*Given records*:

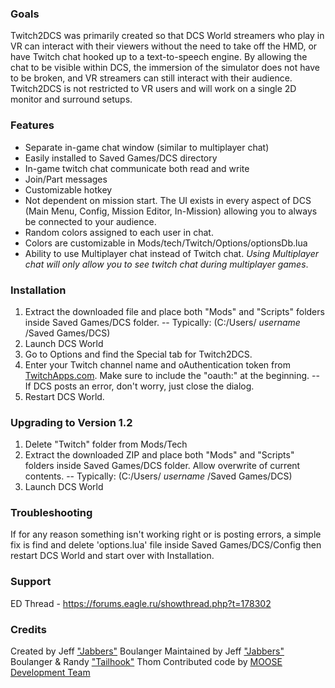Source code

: ### Goals
Twitch2DCS was primarily created so that DCS World streamers who play in VR can interact with their viewers without the need to take off the HMD, or have Twitch chat hooked up to a text-to-speech engine. By allowing the chat to be visible within DCS, the immersion of the simulator does not have to be broken, and VR streamers can still interact with their audience. Twitch2DCS is not restricted to VR users and will work on a single 2D monitor and surround setups.

### Features
* Separate in-game chat window (similar to multiplayer chat)
* Easily installed to Saved Games/DCS directory
* In-game twitch chat communicate both read and write
* Join/Part messages
* Customizable hotkey
* Not dependent on mission start. The UI exists in every aspect of DCS (Main Menu, Config, Mission Editor, In-Mission) allowing you to always be connected to your audience.
* Random colors assigned to each user in chat.
* Colors are customizable in Mods/tech/Twitch/Options/optionsDb.lua
* Ability to use Multiplayer chat instead of Twitch chat. *Using Multiplayer chat will only allow you to see twitch chat during multiplayer games*.

### Installation
1. Extract the downloaded file and place both "Mods" and "Scripts" folders inside Saved Games/DCS folder.
    -- Typically: (C:/Users/ _username_ /Saved Games/DCS)
2. Launch DCS World
3. Go to Options and find the Special tab for Twitch2DCS.
4. Enter your Twitch channel name and oAuthentication token from [TwitchApps.com](https://twitchapps.com/tmi/). Make sure to include the "oauth:" at the beginning.
    -- If DCS posts an error, don't worry, just close the dialog.
5. Restart DCS World.

### Upgrading to Version 1.2
1. Delete "Twitch" folder from Mods/Tech
2. Extract the downloaded ZIP and place both "Mods" and "Scripts" folders inside Saved Games/DCS folder. Allow overwrite of current contents.
    -- Typically: (C:/Users/ _username_ /Saved Games/DCS)
3. Launch DCS World

### Troubleshooting
If for any reason something isn't working right or is posting errors, a simple fix is find and delete 'options.lua' file inside Saved Games/DCS/Config then restart DCS World and start over with Installation.

### Support
ED Thread - https://forums.eagle.ru/showthread.php?t=178302

### Credits
Created by Jeff ["Jabbers"](https://forums.eagle.ru/member.php?u=122130) Boulanger
Maintained by Jeff ["Jabbers"](https://forums.eagle.ru/member.php?u=122130) Boulanger & Randy ["Tailhook"](https://forums.eagle.ru/member.php?u=90028) Thom
Contributed code by [MOOSE Development Team](https://github.com/FlightControl-Master)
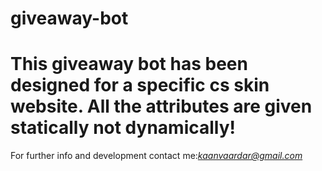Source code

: # giveaway-bot

# This giveaway bot has been designed for a specific cs skin website. All the attributes are given statically not dynamically! 
For further info and development 
contact me:*kaanvaardar@gmail.com*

*Job item*: All pictures must be left out. Reproduce exactly the lines from the one containing "ED Thread - https://forums.eagle.ru/showthread.php?t=178302" to the final line of the entries.

*Answer for the task*:
ED Thread - https://forums.eagle.ru/showthread.php?t=178302

### Credits
Created by Jeff ["Jabbers"](https://forums.eagle.ru/member.php?u=122130) Boulanger
Maintained by Jeff ["Jabbers"](https://forums.eagle.ru/member.php?u=122130) Boulanger & Randy ["Tailhook"](https://forums.eagle.ru/member.php?u=90028) Thom
Contributed code by [MOOSE Development Team](https://github.com/FlightControl-Master)
Source code

: # giveaway-bot

# This giveaway bot has been designed for a specific cs skin website. All the attributes are given statically not dynamically! 
For further info and development 
contact me:*kaanvaardar@gmail.com*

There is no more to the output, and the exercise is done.